Wednesday, June 16, 2010

Home

Mike and I settled into married life. Well, I don't know if "settle" is the right word, but we definitely made a go of it. We had stupid arguments about where to put the wet towels and how to arrange the cabinets, but eventually we figured it out. I laugh now about being brought to tears over the first argument we had as a married couple. Literally, the fight was about where wet towels should go!

I had a few more weeks until my senior year of college began. I had just one more year to finish before I would be a proud graduate. The 2004 Olympics were on, and I spent most of my time laying on the couch feeling sorry for myself and watching the U.S. team win medal after medal. When a boring sport was on I would find myself watching Ellen or Finding Nemo, which would ultimately depress me since we had been calling the tiny little bundle of cells growing in my tummy Nemo for three months. It seems so silly now, but at the time I would just lie on the couch and cry and think of all the wonderful things we were going to miss out on now that I had miscarried. I would cry so long my eyes would turn red and puffy. I had no energy. I had no desire to get up and do anything. I thought to myself, "This must be what depression feels like... Wow it really does suck as much as the commercials say it does."

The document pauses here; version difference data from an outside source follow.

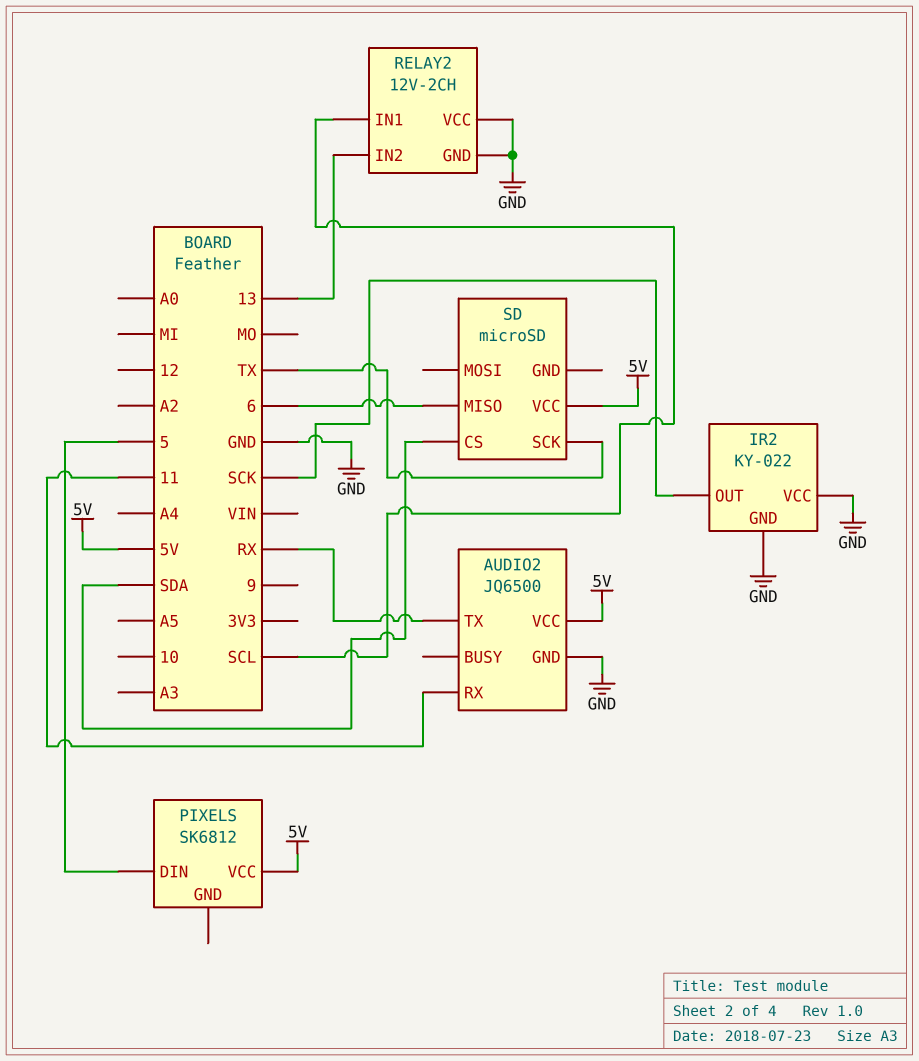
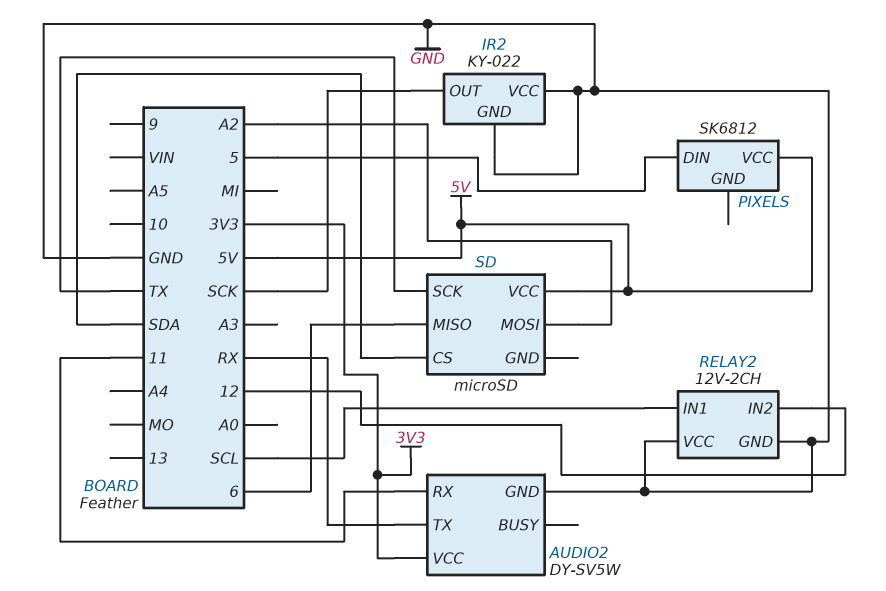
AUDIO2: JQ6500 -> DY-SV5W
AUDIO2 pin VCC: 5V -> 3V3
RELAY2 pin IN2: 13 -> 12
SD pin MOSI: none -> A2

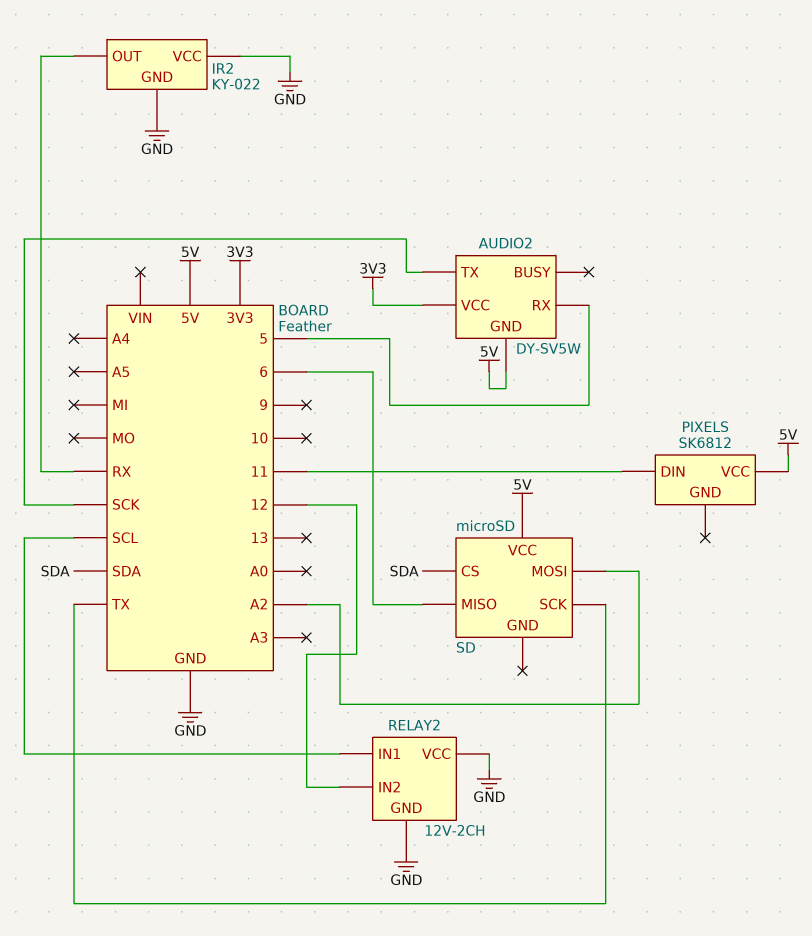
AUDIO2 pin GND: GND -> 5V
AUDIO2 pin RX: 11 -> 5
AUDIO2 pin TX: RX -> SCK
IR2 pin OUT: SCK -> RX
PIXELS pin DIN: 5 -> 11

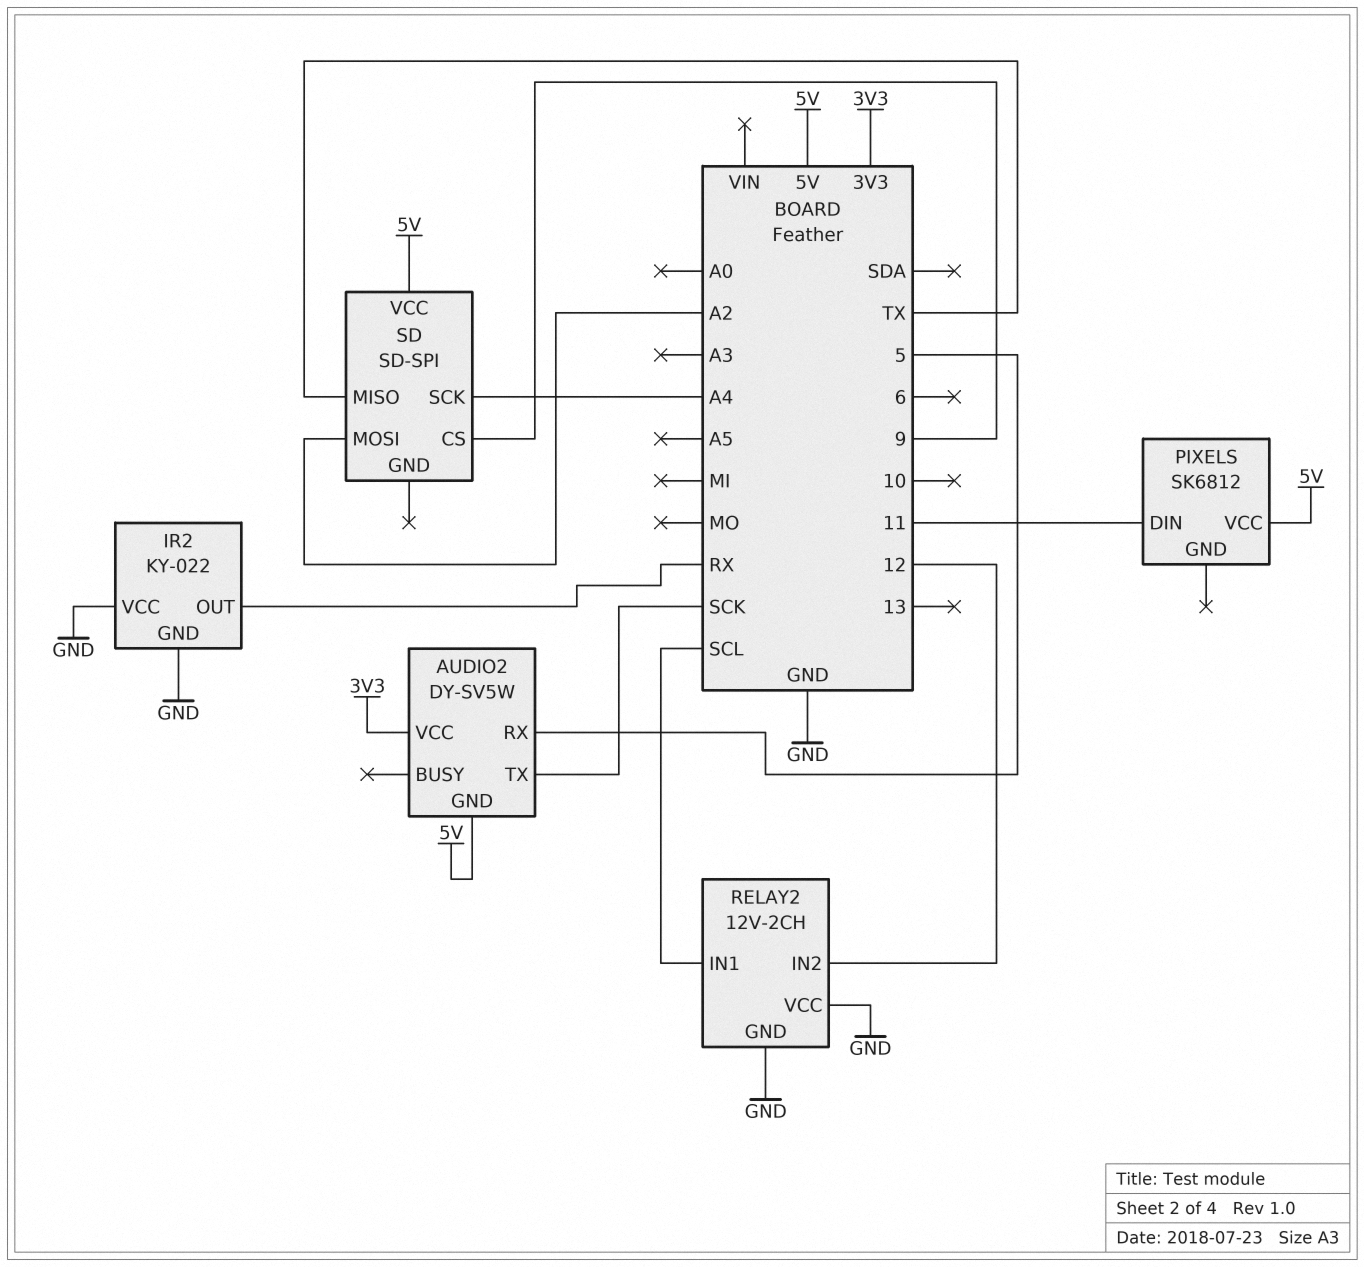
SD: microSD -> SD-SPI
SD pin CS: SDA -> 9
SD pin MISO: 6 -> TX
SD pin SCK: TX -> A4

After lying around like that for most of the day, I would get a burst of energy around 3:00pm and try to scurry around the apartment, cleaning and organizing as I went before Mike got home from his new job. I would start dinner around 4:00pm so it would be hot and ready by the time he got home. He had staples in his diet I tried to accomodate, and I had certain things I would NOT eat under any circumstance that he learned to work around as well. He was definitely the better cook of the two of us, but I couldn't expect him to work forty hours a week, come home to a weeping wife, cook AND clean, too... could I? Well, no of course not. That wouldn't do at all. So, I tried my best to domesticate myself. The nights we were invited over to my parents or his parents for dinner were the best! My mom said she couldn't get used to cooking for a smaller family anyway, so we may as well come over and help them eat so there wouldn't be as many left-overs. It was a welcome invitation. Who knew how many family dinners we had left, anyway? While thinking this, my mind would suddenly flash back to the waiting room at the hospital where mom had her surgery...

"It will be ok," my cousin stroked my shoulder. She was doing her best not to fall apart herself. I kept thinking the tears would start falling from her almond colored eyes at any minute, but they never did. They just glazed over as she spoke. I stared at her, unblinking. Unthinking. I urged my mind to think. I urged it to try and process the events of the day, but it refused. I shifted my gaze back to the double swinging doors the surgeons had just gone back through. Two or three years. That is what they said. They had left the surgery earlier than expected and they had said, "There is less than a 1% chance of her beating this... she has two or three years left. That's it. Sorry." They were so robotic. I felt hatred and pity for them all at once. I wanted to slap them and hug them. Can you imagine having to tell an entire family that their matriarch was dying? I felt my knees give way and my limbs start to tingle. I hung on to my father as if he were a flotation device keeping me from becoming lost at sea. I don't remember how the chair appeared underneath me, all I know is that I was sitting in it out in the middle of the hallway when Amber was talking to me. Everyone else was gone. I don't know where they went. I just know that I was sitting in the chair, and Amber was kneeling in front of me, wearing a worrisome expression. It couldn't have been easy for her. But she looked so strong and sure that I almost believed her, "It will be ok. She's going to be ok. Bec--are you all right?" I couldn't even cry. I just sat there motionless and unresponsive. There was nothing to say...

"Could you set the table, Bec?" my mom called from the living room.
"Sure. Which plates? Strawberries?" I would ask, knowing full-well that we would use the twenty-four year old stoneware strawberry plates.
"Yes, that will be fine. Dinner will be done in a few minutes."
"Ok."

And I would set the table. I would wait for dinner. I would understand that I would always feel at home in my parents' house no matter how long I had been married. I would find out that it doesn't matter what you fight about-- it matters how you handle the fight and what happens afterwards. I would realize that it isn't about how much time you spend IN a house that makes it home-- it is WHO you spend that time with, and how you adapt that makes a house or apartment or condo or box on the corner a REAL home.